The security firm Symantec said the hack was believed to be the work of a well-resourced Chinese group it called Black Vine that had been conducting cyber-espionage targeting industries including aerospace, energy and health care.
MARRIOTT
Beginning in 2014, hackers extracted data including credit card and passport numbers, birth dates, phone numbers and hotel arrival and departure dates on as many as 383 million guests of the hotel chain. The breach went undetected for four years and affected hotels in the Starwood chain that Marriott acquired in 2016.
Analysts noted that information from hotels — common venues of extramarital trysts and corporate espionage — could be used for blackmail and counterespionage. On Monday, Attorney General William Barr blamed the hack on Chinese agents.
OTHER MAJOR CORPORATIONS AND AGENCIES
Two hackers were indicted in December 2018 for extensive data theft from major corporations in the U.S. and nearly a dozen other nations beginning in 2006, allegedly on behalf of Beijing’s main intelligence agency.

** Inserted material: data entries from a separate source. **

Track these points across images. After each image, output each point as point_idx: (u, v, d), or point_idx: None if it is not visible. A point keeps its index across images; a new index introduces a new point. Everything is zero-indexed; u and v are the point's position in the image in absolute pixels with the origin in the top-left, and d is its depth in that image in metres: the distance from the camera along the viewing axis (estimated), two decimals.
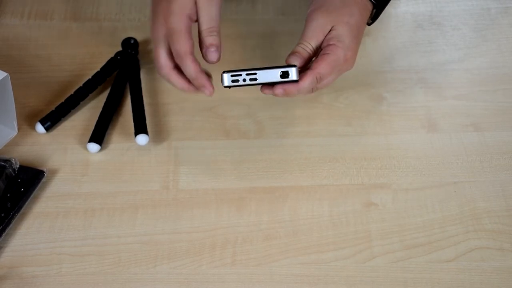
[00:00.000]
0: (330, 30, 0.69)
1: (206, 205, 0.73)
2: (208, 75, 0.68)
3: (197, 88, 0.68)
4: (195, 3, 0.66)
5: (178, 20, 0.66)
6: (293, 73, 0.66)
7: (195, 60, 0.66)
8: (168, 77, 0.68)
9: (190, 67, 0.66)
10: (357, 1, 0.71)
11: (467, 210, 0.73)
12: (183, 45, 0.66)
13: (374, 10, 0.73)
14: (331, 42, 0.68)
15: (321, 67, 0.67)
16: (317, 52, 0.70)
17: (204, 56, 0.67)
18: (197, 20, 0.67)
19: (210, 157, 0.78)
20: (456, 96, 0.84)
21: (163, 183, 0.75)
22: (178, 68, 0.68)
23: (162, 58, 0.68)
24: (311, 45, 0.69)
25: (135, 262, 0.68)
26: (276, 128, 0.81)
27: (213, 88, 0.68)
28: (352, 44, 0.69)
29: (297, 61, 0.68)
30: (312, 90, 0.68)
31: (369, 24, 0.74)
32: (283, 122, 0.81)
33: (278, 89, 0.67)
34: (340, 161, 0.77)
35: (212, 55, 0.67)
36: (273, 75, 0.66)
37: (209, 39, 0.67)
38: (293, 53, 0.69)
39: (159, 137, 0.80)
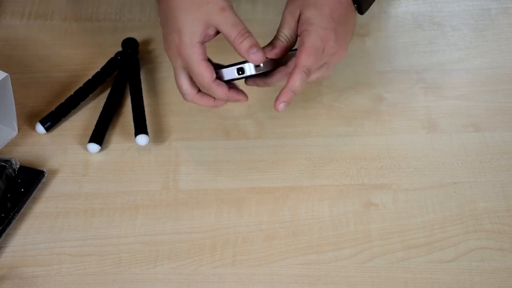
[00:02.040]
0: (299, 16, 0.67)
1: (206, 205, 0.73)
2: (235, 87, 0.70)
3: (233, 102, 0.70)
4: (208, 22, 0.65)
5: (192, 52, 0.65)
6: (249, 69, 0.67)
7: (220, 83, 0.67)
8: (195, 102, 0.70)
9: (219, 93, 0.67)
10: None
11: (467, 210, 0.73)
12: (204, 76, 0.66)
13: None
14: (302, 28, 0.67)
15: (303, 59, 0.66)
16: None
17: (250, 61, 0.67)
18: (219, 32, 0.66)
19: (210, 157, 0.78)
20: (456, 96, 0.84)
21: (163, 183, 0.75)
22: (201, 91, 0.69)
23: (185, 86, 0.68)
24: (285, 34, 0.68)
25: (135, 262, 0.68)
26: (276, 128, 0.81)
27: (246, 95, 0.70)
28: (326, 24, 0.66)
29: (272, 53, 0.67)
30: (309, 83, 0.68)
31: (361, 13, 0.72)
32: (283, 122, 0.81)
33: (280, 105, 0.67)
34: (340, 161, 0.77)
35: (256, 56, 0.66)
36: (232, 73, 0.67)
37: (245, 44, 0.65)
38: (267, 45, 0.68)
39: (159, 137, 0.80)
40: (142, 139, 0.77)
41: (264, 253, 0.69)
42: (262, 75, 0.69)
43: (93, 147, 0.77)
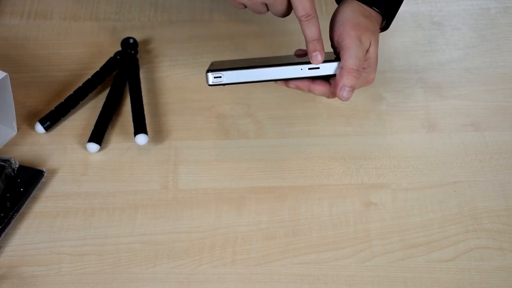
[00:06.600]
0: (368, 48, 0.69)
1: (206, 205, 0.73)
2: None
3: (311, 51, 0.67)
4: None
5: None
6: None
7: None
8: (315, 21, 0.67)
9: (317, 27, 0.66)
10: (373, 16, 0.71)
11: (466, 209, 0.73)
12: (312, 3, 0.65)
13: (384, 22, 0.73)
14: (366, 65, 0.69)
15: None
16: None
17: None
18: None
19: (210, 157, 0.78)
20: (456, 96, 0.84)
21: (163, 183, 0.75)
22: None
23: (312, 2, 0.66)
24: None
25: (135, 262, 0.68)
26: (276, 128, 0.81)
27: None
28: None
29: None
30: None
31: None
32: (283, 122, 0.81)
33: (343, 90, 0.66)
34: (340, 161, 0.77)
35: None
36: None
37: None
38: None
39: (158, 137, 0.80)
40: (141, 138, 0.77)
41: (264, 252, 0.69)
42: (310, 79, 0.69)
43: (93, 146, 0.77)
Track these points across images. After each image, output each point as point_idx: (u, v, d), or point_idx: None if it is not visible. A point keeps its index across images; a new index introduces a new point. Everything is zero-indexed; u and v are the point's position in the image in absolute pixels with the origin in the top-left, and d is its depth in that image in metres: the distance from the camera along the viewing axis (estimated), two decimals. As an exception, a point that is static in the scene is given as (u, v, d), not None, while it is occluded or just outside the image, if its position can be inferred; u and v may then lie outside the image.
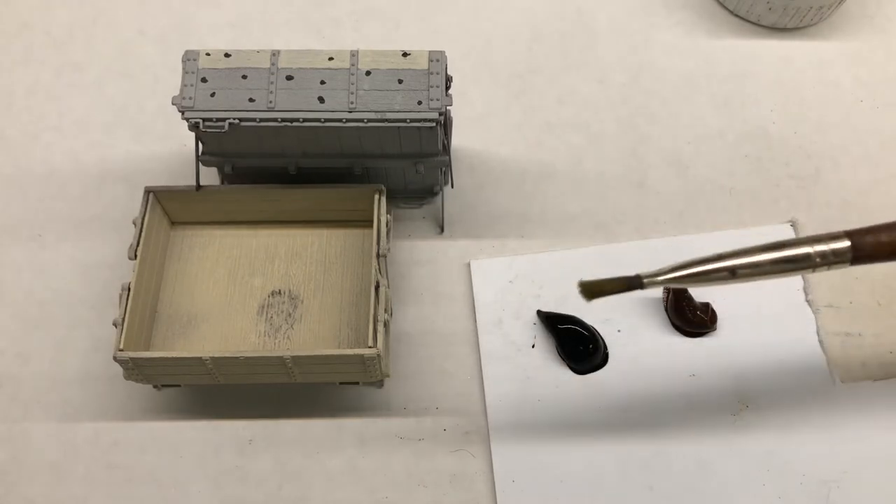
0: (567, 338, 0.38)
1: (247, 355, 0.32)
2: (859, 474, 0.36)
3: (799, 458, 0.36)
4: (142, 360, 0.33)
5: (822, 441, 0.36)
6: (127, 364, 0.33)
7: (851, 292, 0.40)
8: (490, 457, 0.37)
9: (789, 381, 0.38)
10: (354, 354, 0.33)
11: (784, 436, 0.37)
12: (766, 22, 0.45)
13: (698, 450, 0.36)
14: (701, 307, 0.38)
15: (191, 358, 0.33)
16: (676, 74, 0.44)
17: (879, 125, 0.43)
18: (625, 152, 0.43)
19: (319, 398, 0.38)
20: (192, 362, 0.33)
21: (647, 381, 0.38)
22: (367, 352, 0.33)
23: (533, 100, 0.44)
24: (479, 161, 0.42)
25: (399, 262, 0.40)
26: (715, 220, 0.41)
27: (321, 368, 0.34)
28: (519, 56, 0.45)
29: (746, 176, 0.42)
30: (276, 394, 0.37)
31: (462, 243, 0.41)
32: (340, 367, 0.34)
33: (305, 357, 0.33)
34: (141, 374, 0.34)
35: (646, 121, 0.43)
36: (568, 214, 0.41)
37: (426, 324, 0.39)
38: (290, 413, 0.37)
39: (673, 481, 0.36)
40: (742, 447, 0.36)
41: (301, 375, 0.34)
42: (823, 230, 0.41)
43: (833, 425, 0.37)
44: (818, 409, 0.37)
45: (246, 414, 0.37)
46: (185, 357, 0.33)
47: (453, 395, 0.38)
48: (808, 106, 0.44)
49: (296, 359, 0.33)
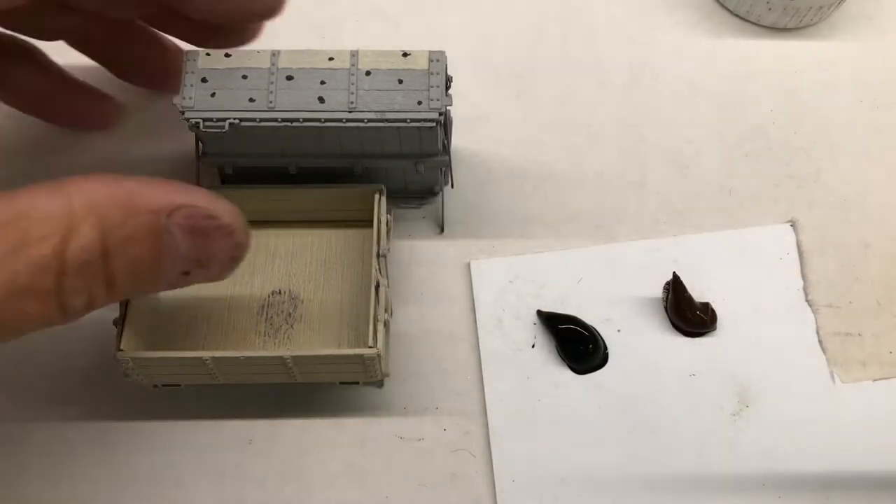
0: (567, 338, 0.38)
1: (247, 355, 0.32)
2: (860, 474, 0.36)
3: (799, 458, 0.36)
4: (142, 360, 0.33)
5: (823, 441, 0.37)
6: (127, 364, 0.33)
7: (851, 292, 0.40)
8: (490, 457, 0.37)
9: (789, 381, 0.38)
10: (354, 354, 0.33)
11: (784, 436, 0.37)
12: (766, 22, 0.45)
13: (698, 450, 0.36)
14: (701, 307, 0.38)
15: (191, 357, 0.33)
16: (676, 74, 0.44)
17: (880, 125, 0.43)
18: (625, 152, 0.43)
19: (319, 398, 0.38)
20: (193, 362, 0.33)
21: (647, 381, 0.38)
22: (367, 352, 0.33)
23: (533, 100, 0.44)
24: (479, 161, 0.42)
25: (399, 262, 0.40)
26: (715, 219, 0.41)
27: (321, 368, 0.34)
28: (519, 56, 0.44)
29: (746, 176, 0.42)
30: (276, 394, 0.37)
31: (462, 243, 0.41)
32: (341, 367, 0.34)
33: (306, 357, 0.33)
34: (141, 374, 0.34)
35: (646, 121, 0.43)
36: (568, 214, 0.41)
37: (426, 324, 0.39)
38: (290, 413, 0.37)
39: (673, 481, 0.36)
40: (742, 447, 0.36)
41: (301, 375, 0.34)
42: (824, 230, 0.41)
43: (833, 425, 0.37)
44: (818, 409, 0.37)
45: (246, 414, 0.37)
46: (185, 357, 0.33)
47: (453, 395, 0.38)
48: (808, 106, 0.44)
49: (296, 359, 0.33)
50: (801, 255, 0.40)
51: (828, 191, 0.42)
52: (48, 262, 0.24)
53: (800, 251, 0.40)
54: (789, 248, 0.41)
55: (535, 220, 0.41)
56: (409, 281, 0.40)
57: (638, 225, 0.41)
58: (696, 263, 0.40)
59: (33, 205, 0.24)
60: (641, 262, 0.40)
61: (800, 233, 0.41)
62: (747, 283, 0.40)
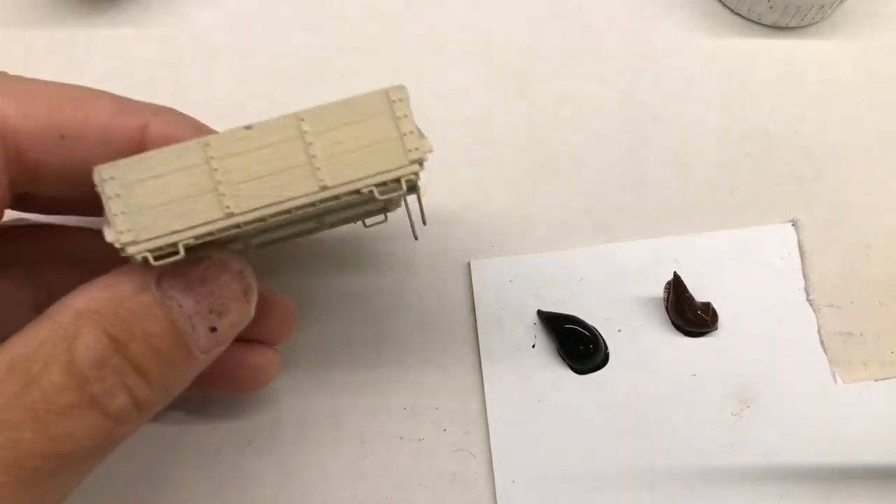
0: (567, 338, 0.38)
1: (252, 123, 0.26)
2: (861, 474, 0.36)
3: (800, 458, 0.36)
4: (126, 172, 0.25)
5: (824, 441, 0.36)
6: (110, 187, 0.25)
7: (853, 292, 0.40)
8: (490, 457, 0.36)
9: (790, 381, 0.38)
10: (374, 91, 0.26)
11: (785, 436, 0.37)
12: (767, 21, 0.45)
13: (699, 450, 0.36)
14: (702, 307, 0.38)
15: (183, 149, 0.25)
16: (677, 73, 0.44)
17: (881, 124, 0.43)
18: (625, 151, 0.43)
19: (319, 398, 0.38)
20: (190, 159, 0.25)
21: (647, 381, 0.38)
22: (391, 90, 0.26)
23: (533, 99, 0.43)
24: (478, 160, 0.42)
25: (399, 262, 0.40)
26: (716, 219, 0.41)
27: (350, 161, 0.26)
28: (519, 55, 0.44)
29: (747, 175, 0.42)
30: (276, 394, 0.37)
31: (462, 243, 0.41)
32: (368, 152, 0.26)
33: (322, 109, 0.26)
34: (131, 222, 0.25)
35: (646, 120, 0.43)
36: (568, 214, 0.41)
37: (426, 323, 0.39)
38: (289, 413, 0.37)
39: (673, 481, 0.36)
40: (743, 447, 0.36)
41: (327, 164, 0.26)
42: (825, 230, 0.41)
43: (834, 425, 0.37)
44: (819, 409, 0.37)
45: (246, 414, 0.37)
46: (177, 150, 0.25)
47: (453, 395, 0.38)
48: (809, 105, 0.44)
49: (313, 118, 0.26)
50: (802, 254, 0.40)
51: (829, 190, 0.42)
52: (63, 381, 0.24)
53: (801, 251, 0.40)
54: (790, 247, 0.40)
55: (535, 220, 0.41)
56: (408, 280, 0.40)
57: (638, 224, 0.41)
58: (696, 263, 0.40)
59: (22, 342, 0.24)
60: (642, 262, 0.40)
61: (801, 232, 0.41)
62: (748, 283, 0.40)
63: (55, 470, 0.24)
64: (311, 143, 0.26)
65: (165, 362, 0.26)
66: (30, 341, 0.24)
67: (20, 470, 0.23)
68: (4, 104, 0.26)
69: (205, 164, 0.25)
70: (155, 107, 0.28)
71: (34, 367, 0.23)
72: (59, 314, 0.25)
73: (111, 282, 0.25)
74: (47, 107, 0.26)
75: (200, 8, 0.45)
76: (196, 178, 0.25)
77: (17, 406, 0.23)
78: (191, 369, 0.28)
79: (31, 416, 0.23)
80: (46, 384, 0.23)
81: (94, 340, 0.24)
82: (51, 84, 0.27)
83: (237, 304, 0.28)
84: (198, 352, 0.27)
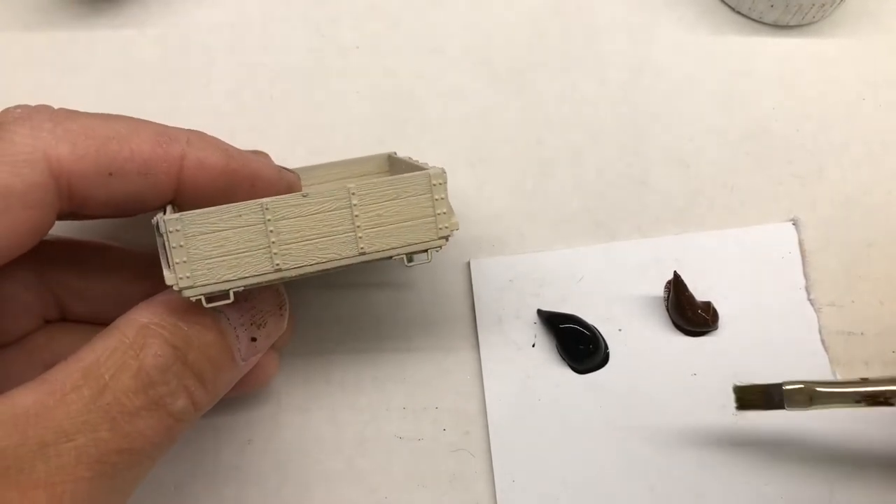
0: (567, 337, 0.38)
1: (306, 192, 0.29)
2: (862, 474, 0.36)
3: (801, 458, 0.36)
4: (187, 223, 0.28)
5: (824, 441, 0.36)
6: (173, 235, 0.28)
7: (854, 291, 0.39)
8: (490, 457, 0.36)
9: (791, 381, 0.38)
10: (419, 174, 0.29)
11: (785, 436, 0.36)
12: (767, 19, 0.45)
13: (699, 449, 0.36)
14: (702, 306, 0.38)
15: (243, 207, 0.28)
16: (677, 72, 0.44)
17: (882, 123, 0.43)
18: (625, 150, 0.42)
19: (319, 398, 0.38)
20: (246, 212, 0.28)
21: (647, 381, 0.38)
22: (431, 171, 0.29)
23: (533, 97, 0.43)
24: (478, 160, 0.42)
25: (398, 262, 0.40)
26: (716, 218, 0.41)
27: (387, 211, 0.29)
28: (519, 54, 0.44)
29: (748, 174, 0.42)
30: (276, 394, 0.37)
31: (462, 243, 0.41)
32: (407, 209, 0.29)
33: (369, 183, 0.29)
34: (186, 259, 0.29)
35: (647, 119, 0.43)
36: (568, 213, 0.41)
37: (426, 324, 0.39)
38: (289, 413, 0.37)
39: (674, 481, 0.36)
40: (743, 447, 0.36)
41: (367, 236, 0.29)
42: (826, 229, 0.41)
43: (835, 425, 0.37)
44: (820, 409, 0.37)
45: (245, 414, 0.37)
46: (237, 208, 0.28)
47: (453, 395, 0.38)
48: (810, 104, 0.44)
49: (359, 186, 0.29)
50: (803, 253, 0.40)
51: (830, 189, 0.42)
52: (134, 385, 0.26)
53: (802, 250, 0.40)
54: (791, 246, 0.40)
55: (535, 219, 0.41)
56: (408, 280, 0.40)
57: (639, 223, 0.41)
58: (697, 262, 0.40)
59: (93, 351, 0.27)
60: (642, 261, 0.40)
61: (802, 231, 0.41)
62: (749, 282, 0.39)
63: (129, 464, 0.26)
64: (357, 214, 0.29)
65: (217, 368, 0.29)
66: (99, 351, 0.27)
67: (102, 466, 0.25)
68: (60, 147, 0.27)
69: (261, 223, 0.28)
70: (188, 134, 0.30)
71: (106, 373, 0.26)
72: (125, 327, 0.27)
73: (169, 298, 0.28)
74: (96, 147, 0.28)
75: (200, 8, 0.45)
76: (252, 235, 0.28)
77: (94, 409, 0.26)
78: (235, 375, 0.31)
79: (107, 418, 0.26)
80: (119, 389, 0.26)
81: (160, 349, 0.27)
82: (97, 119, 0.29)
83: (273, 317, 0.31)
84: (240, 359, 0.30)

They allegedly obtained names, Social Security numbers and other personal information of more than 100,000 Navy personnel.
Targets included NASA’s Jet Propulsion Lab and Goddard Space Center. The indictment said more than 45 technology companies were targeted by the group, known as “Stone Panda,” and that other victims spanned strategic industries from aerospace to factory automation, laboratory instruments and biotechnology.